I did see the kepspeed exhaust over and over. I even priced one out. Came to ~$280 delivered. It is difficult to rationalize that on a bike that will not be my primary ride by any means. I do really like their swingarm as well; for no other reason than it uses actual bearings and isn't just direct tube to tube contact. I think if I ever do that, I will need to upgrade the rear shock at the same time. I suspect the friction of the stock swingarm is part of what keeps the rear shock from bottoming out lol.

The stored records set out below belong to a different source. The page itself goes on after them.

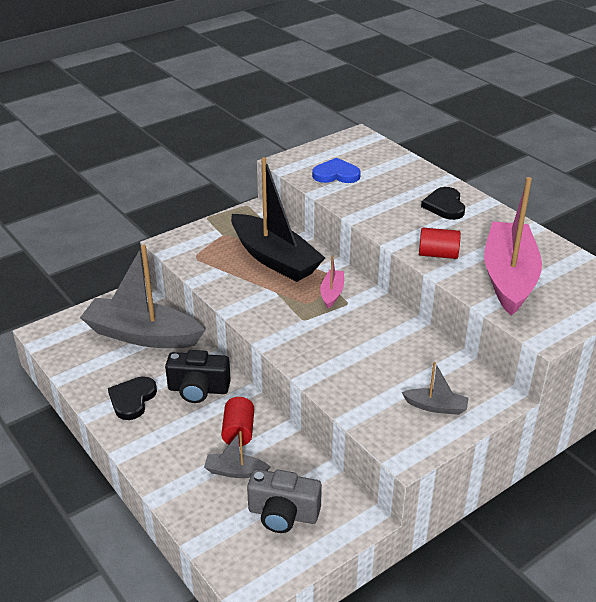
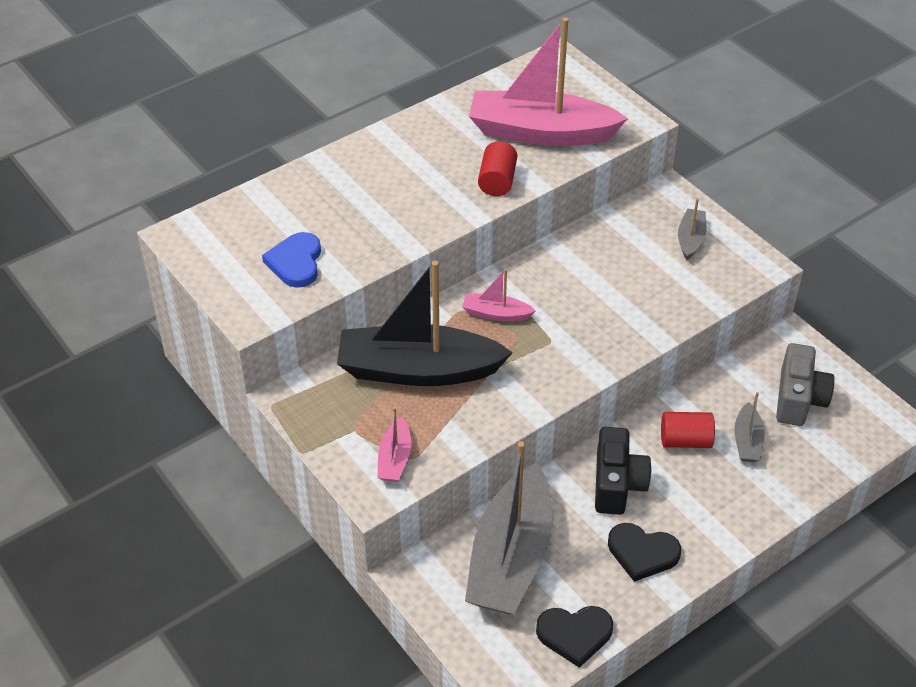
camera: 90 degrees left, 10 degrees up
(196, 251) = (395, 459): none -> pink boat
(275, 259) = (418, 370): black boat -> black boat turned 135 degrees counterclockwise
(444, 206) = (387, 166): black heart -> black heart (574, 634)

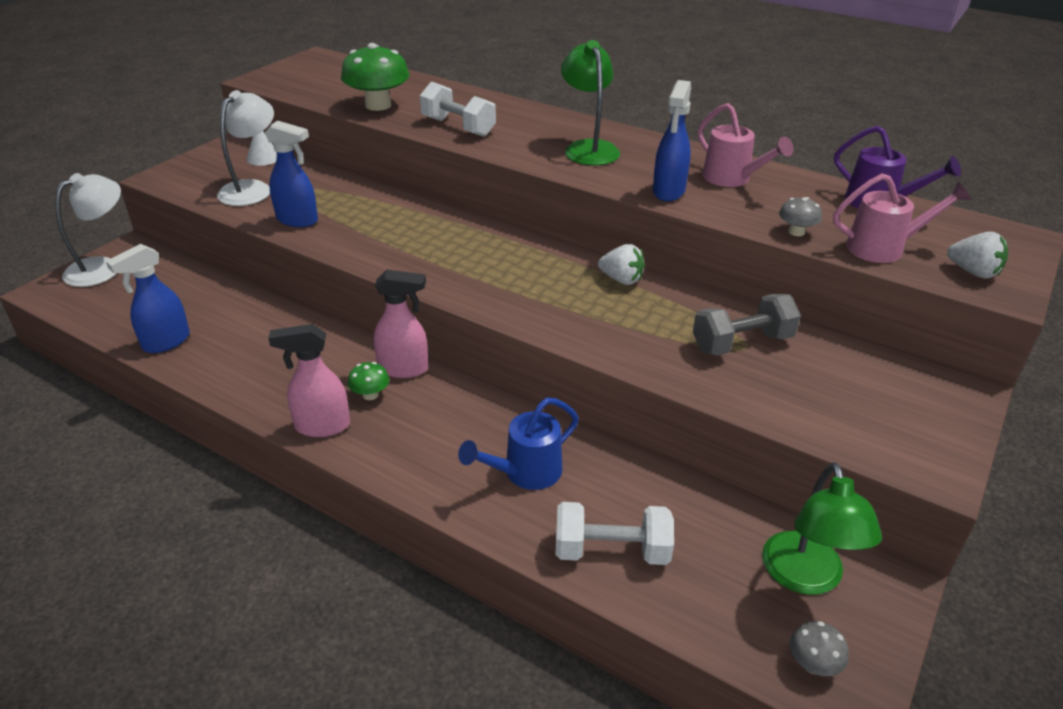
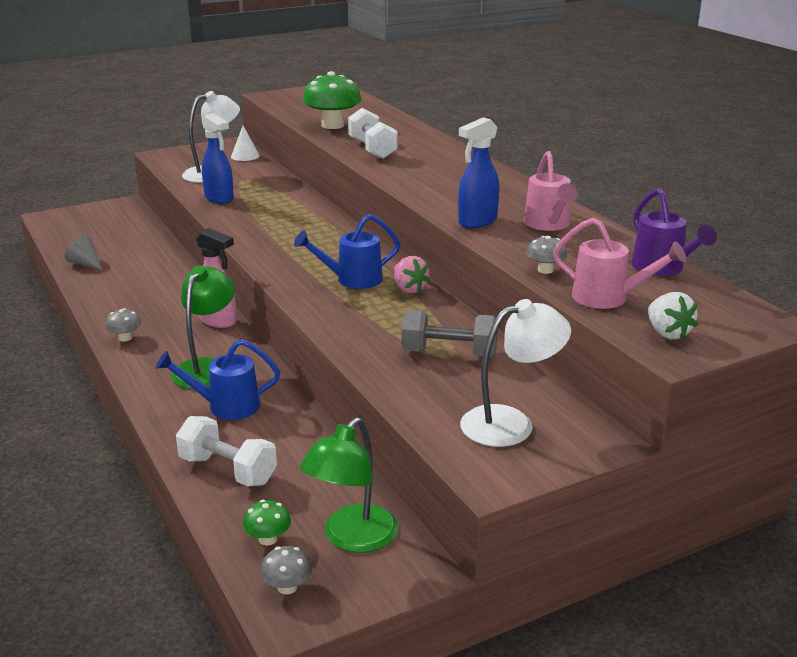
camera: 30 degrees right, 10 degrees down
(103, 267) = (95, 212): white lamp -> white lamp (511, 423)
(166, 342) = (85, 264): blue spray bottle -> grey cone
(322, 426) = (125, 338): pink spray bottle -> grey mushroom
(370, 395) = (177, 329): green mushroom -> green mushroom (268, 539)
(556, 285) = (352, 280): none -> blue watering can
(588, 148) = (456, 181): green lamp -> green lamp (206, 368)
(621, 280) = (409, 289): white strawberry -> pink strawberry

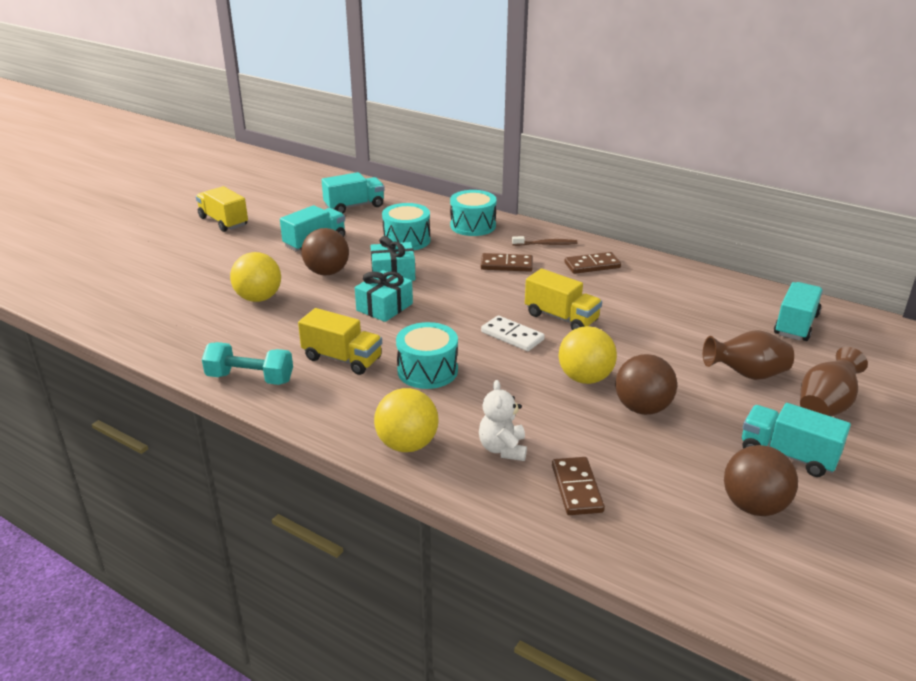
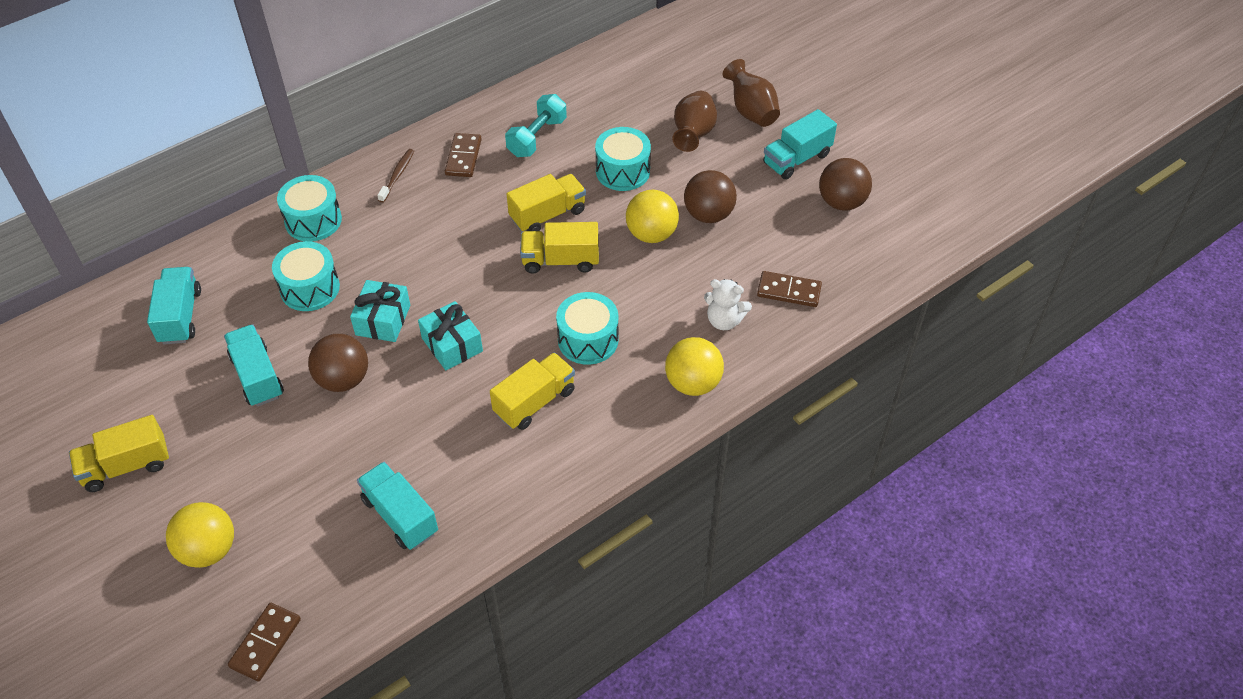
camera: 70 degrees left, 20 degrees up
(250, 378) = (533, 486): turquoise dumbbell -> turquoise dumbbell (537, 137)
(258, 298) = (367, 455): yellow ball -> yellow ball (208, 550)
(506, 265) = (422, 221): brown domino -> brown domino (265, 643)
(512, 336) = (560, 260): white domino -> yellow truck
(652, 344) = (623, 171): none -> turquoise drum
(795, 325) = (639, 73): turquoise truck -> turquoise truck (400, 516)

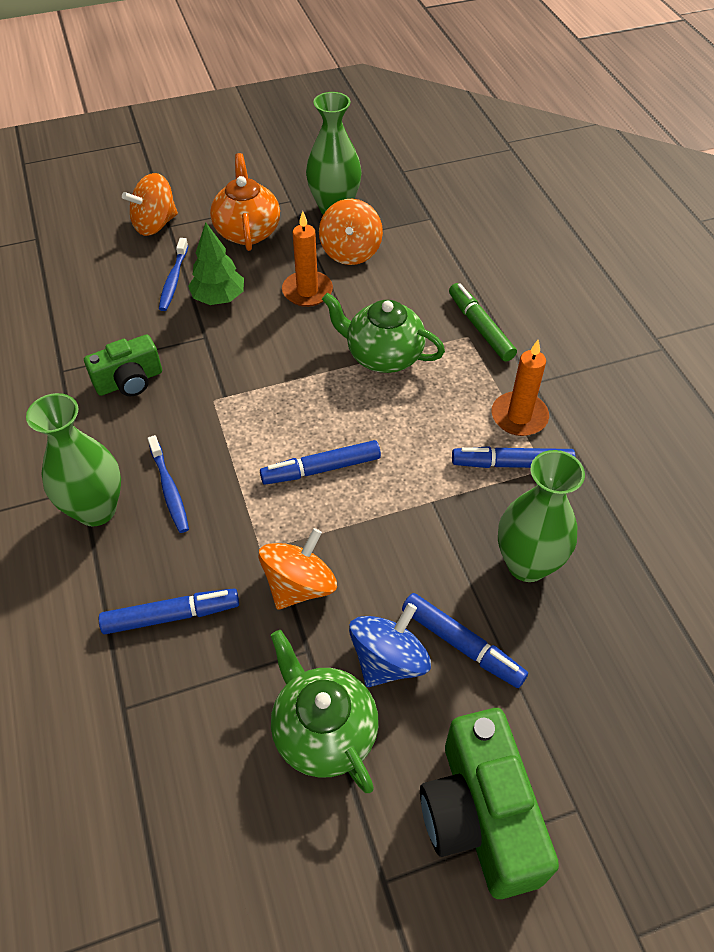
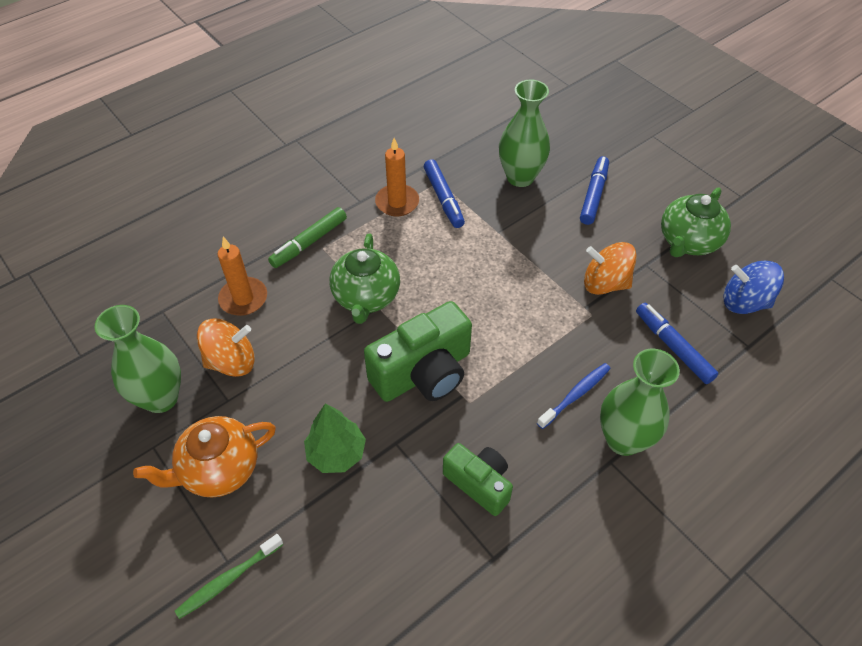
camera: 110 degrees left, 0 degrees up
(155, 224) = (228, 579): orange spinning top -> green toothbrush
(174, 280) = (322, 510): blue toothbrush -> none
(307, 291) = (302, 379): orange candle -> orange candle (243, 298)
(321, 469) = (503, 302): blue marker -> none
(388, 660) = (625, 225): blue spinning top -> blue spinning top (744, 302)
(480, 816) = (683, 168): green camera -> green camera (423, 373)

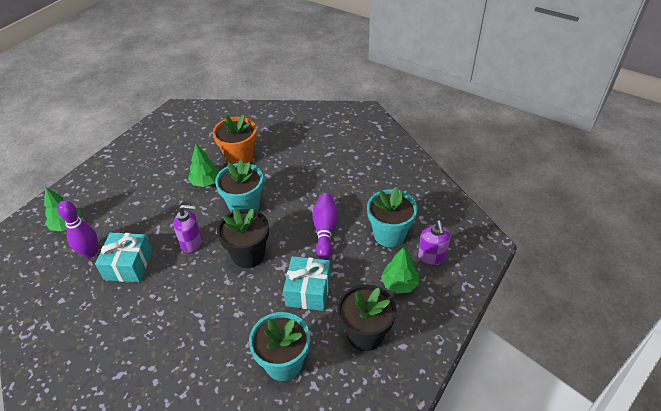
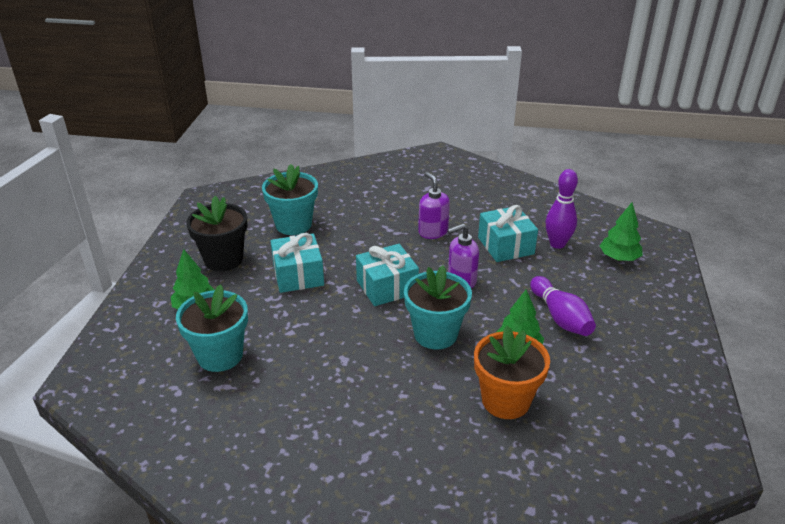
camera: 155 degrees right, 10 degrees down
(248, 255) = (387, 287): black flower pot -> turquoise gift
(325, 230) = (310, 337): purple bowling pin -> purple bowling pin (560, 317)
(432, 257) = (158, 345): purple soap dispenser -> purple soap dispenser (433, 232)

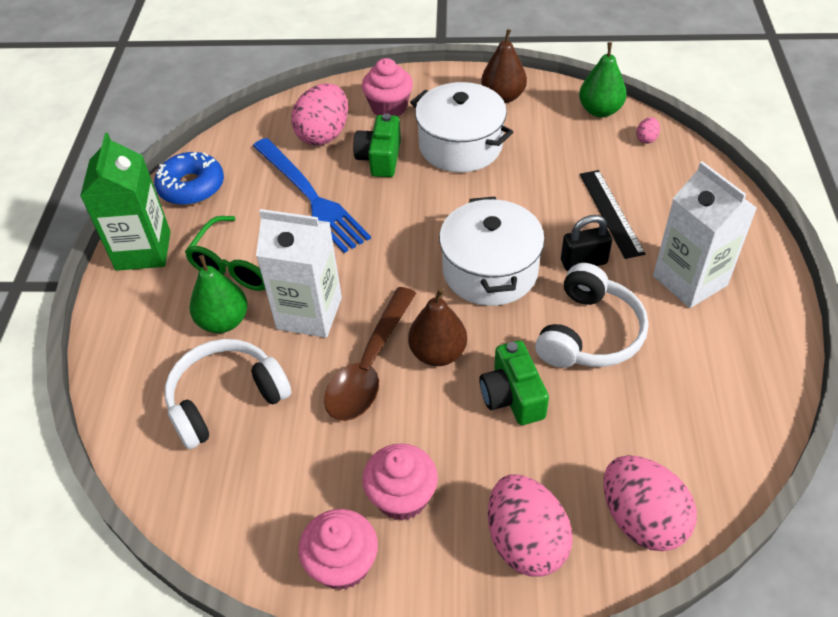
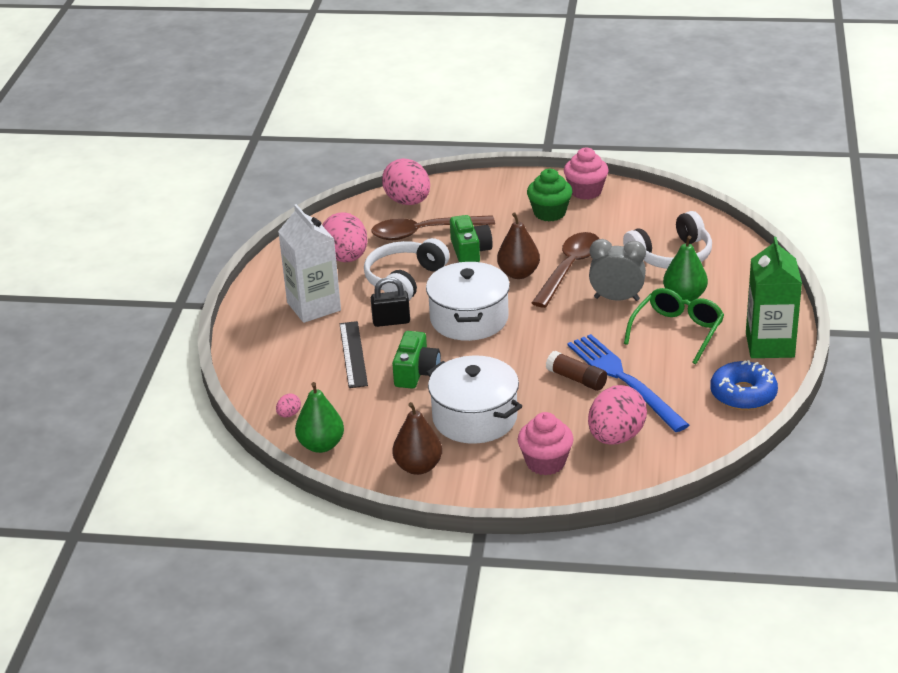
camera: 175 degrees left, 15 degrees down
(309, 313) = (616, 299): white carton -> grey clock
(360, 195) = (576, 379): none -> brown glue stick
(380, 158) = (557, 410): green camera -> green camera (416, 372)
(402, 497) = (549, 213): pink cupcake -> green cupcake
(525, 541) = (478, 196): pink egg -> pink egg (346, 258)
(591, 437) = (424, 232): none -> brown spoon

I wholly agree on the suspension though. Rather garbaggio. Going over speed bumps makes the front forks wheeze and gurgle like a terminally ill pneumonia patient. I will be dumping the current fluid (once I have plates) and replacing it with some Redline D4 ATF as a temporary cleaning fill. It also visco's out to be between a 15W and 20W fork oil at almost all temperatures.... and I have like 12 quarts of it but no cars with an automatic transmission.


You are correct on that part where I did not need to order the 5-pin adapter. Oh well, it is what it do.


RE: Carbs. I looked at the Nibbi, and looked at what little video content there was available. I'll be honest, it just looks like a coated clone carb with a couple aluminum pieces and a dremel polish. Certainly convenient and less than a genuine Keihin, but I was born in the hellfire of 4x CV carbs with passive air balancing on a 40 year old abused motor, so how bad can one slide carb be? (insert lightning and sudden downpour sound effects)


I just want my paperwork to get here so I can actually do a real riding eval.